The 28-year-old Doty, whose life was cut short by a tragic ATV accident last week, is survived by his parents Larry and Sandy Doty, wife Nikki Rutan Doty, sister Meghann Ferrell, niece Amaya Ferrell, nephew Solomon Ferrell, grandmother Blanche Doty, father and mother-in-law Olan and Trish Rutan, sister-in-law Jessie Rutan, and several aunts, uncles, cousins and friends. He had served the PCVFC for 15 years, since his start there as a junior firefighter in his early teens. But his influence did not stop in Paden City, or even in Tyler and Wetzel counties.
Doty won numerous awards for his teaching and development of firefighting education courses. For his work leading West Virginia University’s (WVU) Fire Service Extension, he became nationally known; under his leadership, WVU taught approximately 18,000 firefighters across the nation this year alone. According to PCVFC Firefighter and Paramedic Tim Stanley, WVU’s fire training was ranked 39th in the nation when Doty began, and now the school is within the top five percent.
Among his other credentials, Doty served as the director of the WVU State Fire Academy at Jackson Mill, was elected Vice President of the North American Fire Training Directors, and was a member of the West Virginia State Fire Chief’s Association.
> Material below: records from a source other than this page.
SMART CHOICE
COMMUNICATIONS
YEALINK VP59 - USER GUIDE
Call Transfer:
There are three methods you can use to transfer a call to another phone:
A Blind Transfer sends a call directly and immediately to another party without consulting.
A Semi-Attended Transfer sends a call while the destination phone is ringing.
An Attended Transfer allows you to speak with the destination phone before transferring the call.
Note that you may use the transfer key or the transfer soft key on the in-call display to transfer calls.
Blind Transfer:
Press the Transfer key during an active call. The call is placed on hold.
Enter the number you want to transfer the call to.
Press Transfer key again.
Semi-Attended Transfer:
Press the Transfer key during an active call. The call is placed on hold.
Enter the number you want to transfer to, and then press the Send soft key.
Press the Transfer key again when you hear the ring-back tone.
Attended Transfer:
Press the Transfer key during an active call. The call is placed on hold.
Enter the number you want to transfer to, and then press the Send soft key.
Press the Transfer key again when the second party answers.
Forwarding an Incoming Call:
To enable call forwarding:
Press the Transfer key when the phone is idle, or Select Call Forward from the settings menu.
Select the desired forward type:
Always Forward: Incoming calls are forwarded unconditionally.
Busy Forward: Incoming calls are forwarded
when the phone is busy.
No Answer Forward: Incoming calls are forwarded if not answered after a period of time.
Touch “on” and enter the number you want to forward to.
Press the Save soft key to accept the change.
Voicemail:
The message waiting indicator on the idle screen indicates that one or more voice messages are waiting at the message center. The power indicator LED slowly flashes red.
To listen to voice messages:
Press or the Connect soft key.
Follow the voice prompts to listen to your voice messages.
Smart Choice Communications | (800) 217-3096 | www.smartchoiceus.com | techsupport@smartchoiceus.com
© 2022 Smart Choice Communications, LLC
With his help, the WVU Junior Fire Fighters Camp became number one in the nation. He was also known for working with and helping to acquire grants for fire departments across the state of West Virginia.
PCVFC Assistant Chief Tim McFadden described Doty’s ambition, explaining that he was a third generation firefighter. His father, Larry Doty, remains an active member at PCVFC; his grandfather, Chris Doty, served as fire chief at one time; and his grandmother, Blanche Doty, is a lifetime member of the Ladies Auxiliary.
The bond between firefighters was made evident after his death with practices that signify both solidarity and the loss of one of their own: black wreaths hung outside of the fire department and on the trucks, black bands were worn across badges, and, during the service, outside of the church, a large American flag was draped from two fire truck ladders.
Days prior to the service, a memorial, including a collage of pictures featuring Doty with fellow firefighters, was set in front of Rescue Six, his favorite truck. The Paden City High School staff, some of whom taught Doty and worked alongside his mother, Sandy Doty, for years, provided signs at the fire hall reading “We Salute You Mark Doty.” Each helmet in the department was decorated with a green number five, Doty’s unit number, with angel wings surrounding it. Following the service, firefighters and members of the community came together for a dinner provided by the Ladies Auxiliary.
“Mark was the heart and soul of this department,” said Paden City Firefighter Misti Lookadoo, who called Doty her best friend. “He and I served together for 14 years.”
Lookadoo went on to describe the extent of Doty’s work, such as organizing events and taking care of various duties within the department.
“From being in a small town fire department, he took it big places,” she said. “He did so much that no one else could have done.”